Très peu de gens par contre connaissent l’histoire du canon de 77 allemand, donné par le gouvernement français à la ville de Rochechouart, à la fin du conflit de 1914-1918, en reconnaissance pour les sacrifices consentis par notre ville, et notamment ses enfants morts au combat lors de cet effroyable affrontement.
Ce canon, pris à l’ennemi par nos troupes, symbole de la victoire, était exposé depuis ce jour, dans la cour du château.

Canons de 77 allemands pris à l’ennemi, exposés place Stanislas à Nancy. C’est un canon de ce type qui sera offert à la ville de Rochechouart à la fin des hostilités.






L’incroyable décision du conseil municipal


Mais quelle mouche a donc piqué les membres de l’assemblée municipale et le maire M. Jean Parvy en cette journée du 15 juin 1929, pour prendre une décision aussi invraisemblable, décision uniquement motivée par un désir de règlement de comptes envers des adversaires politiques ?
Dix années seulement après la fin des hostilités, alors que chaque famille rochechouartaise a été touchée dans sa chair par la disparition ou la mutilation d’un proche, le conseil municipal a décidé de la vente aux enchères publiques -en même temps et au même titre que différents morceaux de ferraille-, du fameux canon de 77 allemand, symbole de la victoire et témoin de toutes les souffrances liées à la guerre...





La première tentative de vente du canon


Malgré les protestations de la société des Mutilés, Réformés et Anciens Combattants de Rochechouart, le canon est mis en vente en séance publique, le 17 novembre 1929 à 9 heures 30, salle de la mairie.
La mise à prix de 500 francs n’ayant produit aucun résultat, celle-ci est abaissée en vain à 400 francs. Alors que les divers morceaux de ferraille en vente dans un premier lot, ont trouvé preneur, le canon, lui, n’a pas trouvé d’acquéreur....
Une deuxième mise en vente est alors décidée pour le mois de décembre 1929.
À la suite de cet échec, la société des Mutilés qui souhaitait conserver et assurer la garde du canon, sollicita alors par écrit, la médiation du Sous-Préfet de Rochechouart.
Ce dernier, par courrier en date du 29 novembre 1929, formula une requête auprès de l’assemblée municipale et de son maire, consistant à céder gratuitement le canon de 77 allemand à la Société des Mutilés, Réformés et Anciens Combattants de Rochechouart.
L’affaire aurait pu en rester là et de ce fait ménager les susceptibilités de toutes les parties.... Mais cette intervention fut très mal accueillie par le maire Jean Parvy, qui, après en avoir donné lecture lors du conseil municipal du 1er décembre 1929, considéra que cette demande passant par le canal de M. le Sous-Préfet, prenait un caractère de pression inadmissible, pour une décision qui ne devait relever que de la seule administration municipale.

= = = = = = =

__Consigne__
Modifiez le texte sur le canon de Rochechouart en reprenant le passage qui va de « Canons de 77 » jusqu'à « fin des hostilités. », et remplacez-y « type » par « modèle ». Les lignes de données ne sont pas nécessaires.

__Contenu des données__
= = = = = = =

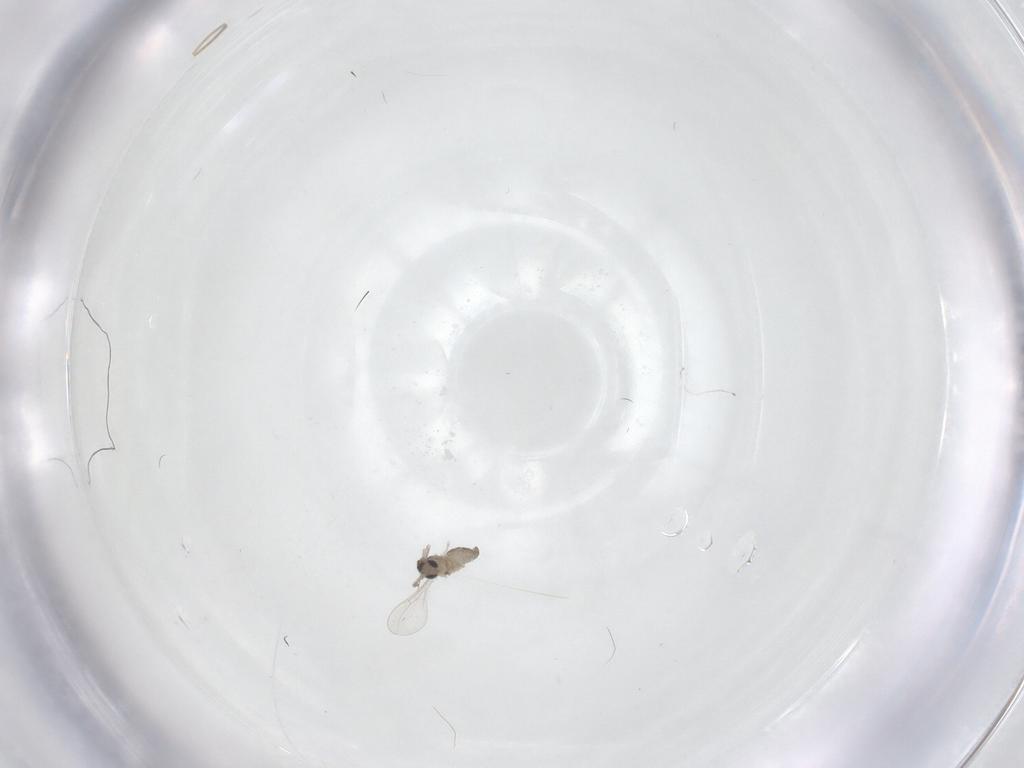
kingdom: Animalia
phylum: Arthropoda
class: Insecta
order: Diptera
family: Cecidomyiidae
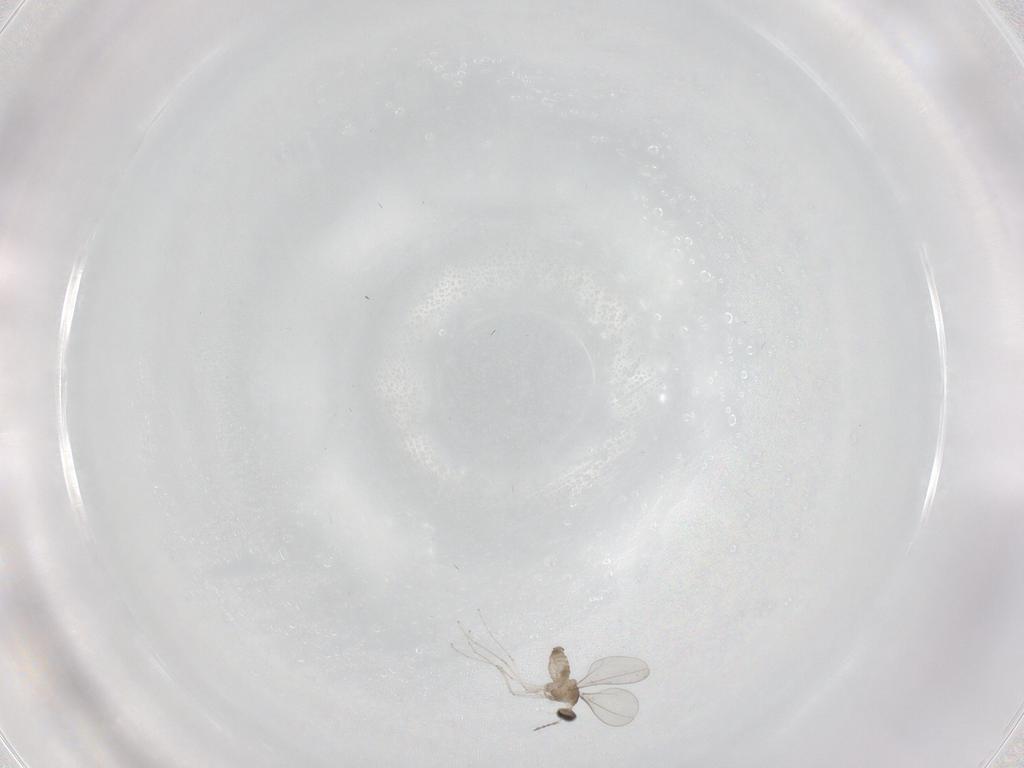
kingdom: Animalia
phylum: Arthropoda
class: Insecta
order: Diptera
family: Cecidomyiidae
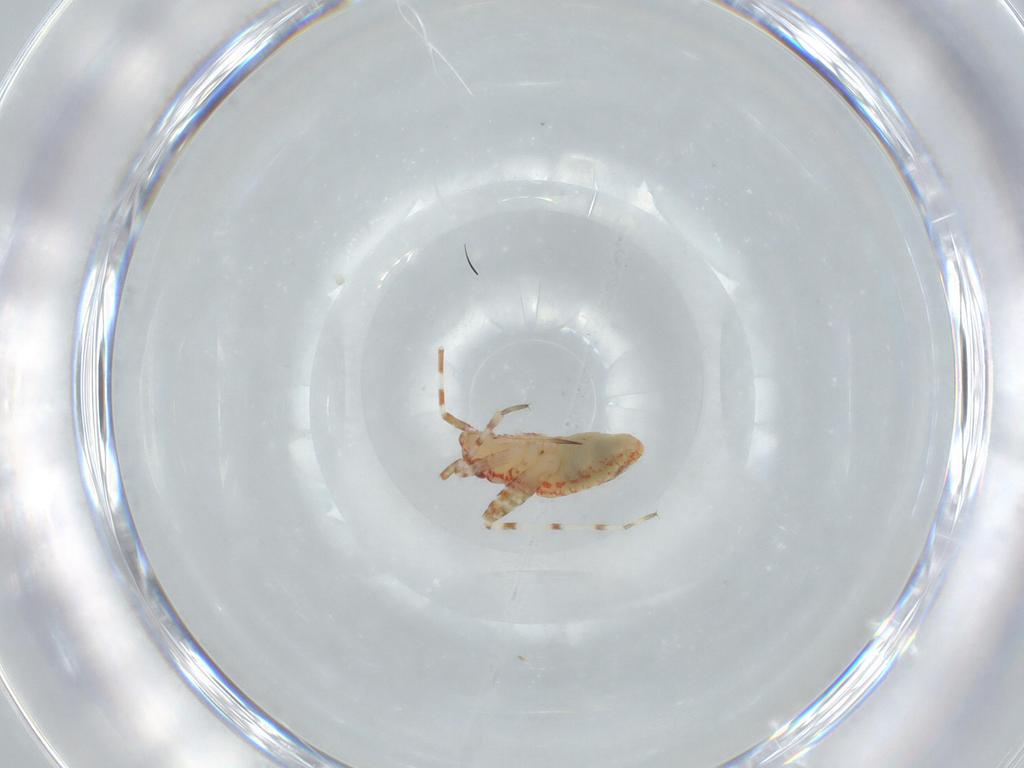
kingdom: Animalia
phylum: Arthropoda
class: Insecta
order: Hemiptera
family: Miridae
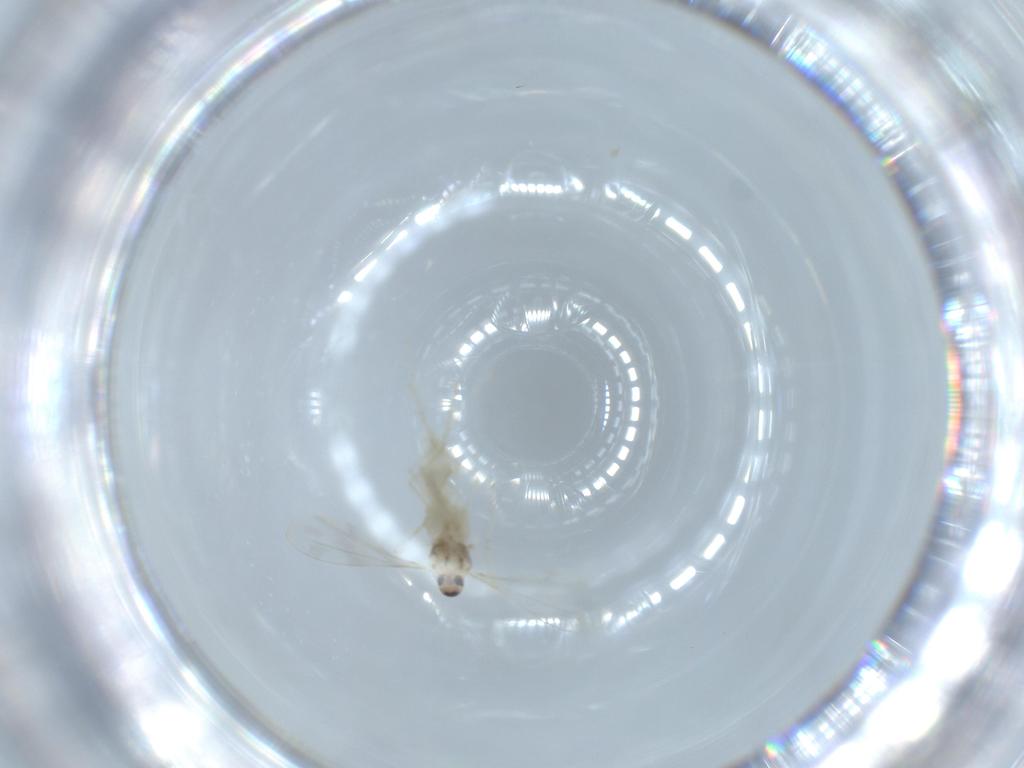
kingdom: Animalia
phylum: Arthropoda
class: Insecta
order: Diptera
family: Cecidomyiidae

= = = = = = =

__Réponse attendue__
Canons de 77 allemands pris à l’ennemi, exposés place Stanislas à Nancy. C’est un canon de ce modèle qui sera offert à la ville de Rochechouart à la fin des hostilités.